E.B. White
September 1, 2005 - 11:59pmAuthor of the popular and award-winning children’s books Stuart Little and Charlotte’s Web, E.B. White ’21 was the editor-in-chief of The Sun during his senior year at Cornell. Nicknamed Andy by his fellow staffers at The Sun for having the same last name as Cornell’s co-founder Andrew Dickson White, Elwyn Brooks White went on after his graduation to write for the The Seattle Times and The Seattle Post-Intelligencer for several years.
Moving back to New York in 1924, White wrote a series of essays and articles for The New Yorker when the magazine had become one of the most influential of its kind. Partly as a result of his fame, he became a columnist for Harper’s Magazine from 1938 to 1943.
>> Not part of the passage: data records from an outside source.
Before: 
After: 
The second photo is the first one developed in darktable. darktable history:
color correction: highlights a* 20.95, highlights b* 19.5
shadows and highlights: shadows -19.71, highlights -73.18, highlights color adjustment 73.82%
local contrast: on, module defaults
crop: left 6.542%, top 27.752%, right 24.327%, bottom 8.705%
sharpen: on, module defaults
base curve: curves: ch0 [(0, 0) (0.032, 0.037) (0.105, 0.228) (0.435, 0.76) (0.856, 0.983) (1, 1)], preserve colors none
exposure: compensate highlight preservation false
In 1938, White moved to Maine where he kept various animals on his farm, many of which appeared in his books. In the late 1930s, White began to write down the children’s tales he told his young nieces and nephews. He began writing Stuart Little, his first children’s book, in hopes of entertaining his six-year-old niece, but he completed it after she had grown up. A book about a shy, good-natured, young New Yorker with the temperament of a mouse who goes on adventures with a bird named Margolo, Stuart Little was ultimately published in 1945.
The observations that he made of the pigs and spiders on his farm became the inspiration for Charlotte’s Web, which was published in 1952. A story of a spider named Charlotte who helps a pig named Wilbur escape certain death by being eaten, Charlotte’s Web, along with Stuart Little, came to be considered classics of children’s literature. Both books were highly acclaimed and remain popular children’s books even today. In 1970, White won the Laura Ingalls Wilder Medal, an award given to writers or illustrators in recognition of their lasting contributions to children’s literature. White published his third book, The Trumpet of the Swan, in the same year. Three years later, White received both the Seqouyah Award and the William Allen White Award for writing The Trumpet of the Swan.
In 1959, White revised and republished The Elements of Style, a handbook of English grammar rules originally published by one of his Cornell professors, William Strunk Jr, in 1918. The handbook was known as “the little book” that eventually became required reading at many American college English classes over the years.
White was named by President John F. Kennedy as one of 31 Americans to receive the Presidential Medal for Freedom in 1963 for his overall contribution to American literature, and in 1971 received the National Medal for Literature. He was named one of 50 members of the American Academy of Arts and Letters in 1973. White also received honorary degrees from seven colleges and universities. He wrote 20 books of prose and poetry, including One Man’s Meat, The Second Tree from the Corner, Letters of E.B. White, The Essays of E.B. White and Poems and Sketches of E.B. White.
White was also identified as a humorist, known to have wryly proclaimed, “A man who publishes his letters becomes a nudist — nothing shields him from the world’s gaze except his bare skin. A writer, writing away, can always fix himself up to make himself more presentable, but a man who has written a letter is stuck with it for all time.” He continued to write until his death on Oct. 1, 1985.